#### WHAT NEEDS TO BE DONE
Reproduce, word for word, everything in the passage on valley fills and flooding from "Geological overburden is" down to "fills store water.".

#### EXERCISE TEXT
Geological overburden is an industry word for a million pieces of blown-up rock that once formed the top of a mountain. That rock is then placed in the valleys to create another industry word, “Valley Fills.”
Some experts, like Zegre, say valley fills store water.
“Research that we’ve done on this has shown, at least for the Coal River watershed in the southern coalfields in West Virginia, maximum flows have been decreasing in that watershed,” he said. “And it was our belief that that was associated with the valley fills.”
However, Zegre says that it is hard to say if those valley fills help absorb torrential rainfall — like the 11 inches of rain that eastern Kanawha County saw in late August.
Other experts like whistleblower, expert witness, activist, and mine and health safety expert Jack Spadaro say valley fills make floods worse.
“All the studies that have been done by hydrology engineers with knowledge about how runoff happens on a slope or a mountain top have proven beyond a question that valley fills do not reduce the flow of water what-so-ever,” Spadaro said. “That’s a myth that was created by the industry to justify what they are doing.”
It’s important to emphasize that with the amount of rainfall that eastern Kanawha County had there would have been a flood regardless, Zegre said.
“Whether it’s an old growth forest, a surface mine, or a parking lot, when you drop 8 to10 inches over a couple of hours, there’s going to be a flood that comes off that landscape,” Zegre said.
Spadaro said while that is true, surface mines make floods worse, whatever the scenario.
“There have been many studies that show there’s an increase of peak discharge during a storm period. It can range between a 150 percent increase to as high as a 1,000 percent increase in the flow of water that’s coming off those watersheds. And that’s what’s been causing these floods,” Spadaro said.
Rising Water, Climbing Temps
As temperatures rise due to climate change, the air holds more water making heavy rainfalls happen more often.
“For every one-degree temperature change in the atmosphere, the atmosphere can actually hold 4 percent more water,” Zegre said. “A study by Climate Central actually showed in Huntington, West Virginia, hourly rainfall has increased by about 28 percent Since the 1970s. And so in an hour, when it’s raining, there’s 28 percent more moisture in the air that’s falling.”

#### AVAILABLE DATA
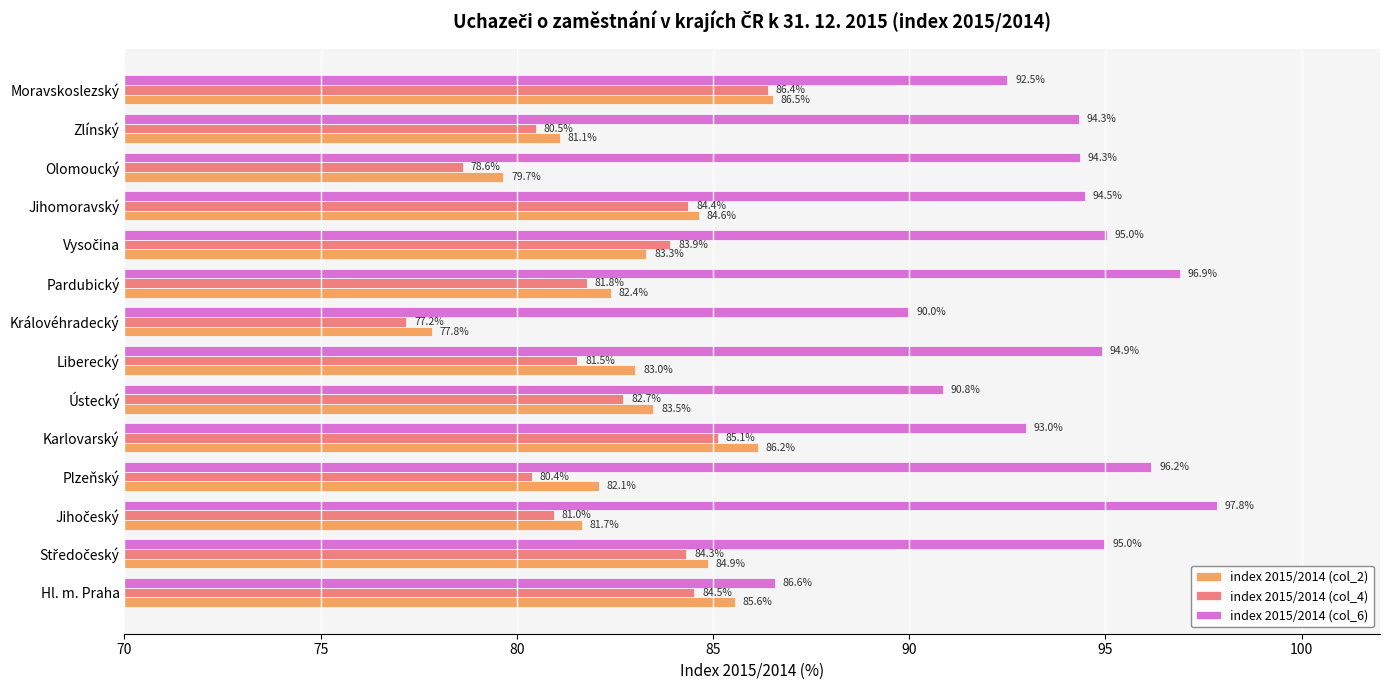

Read the index 2015/2014 (col_4) value at Moravskoslezský.

86.4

#### RESPONSE TO THE TASK
Geological overburden is an industry word for a million pieces of blown-up rock that once formed the top of a mountain. That rock is then placed in the valleys to create another industry word, “Valley Fills.”
Some experts, like Zegre, say valley fills store water.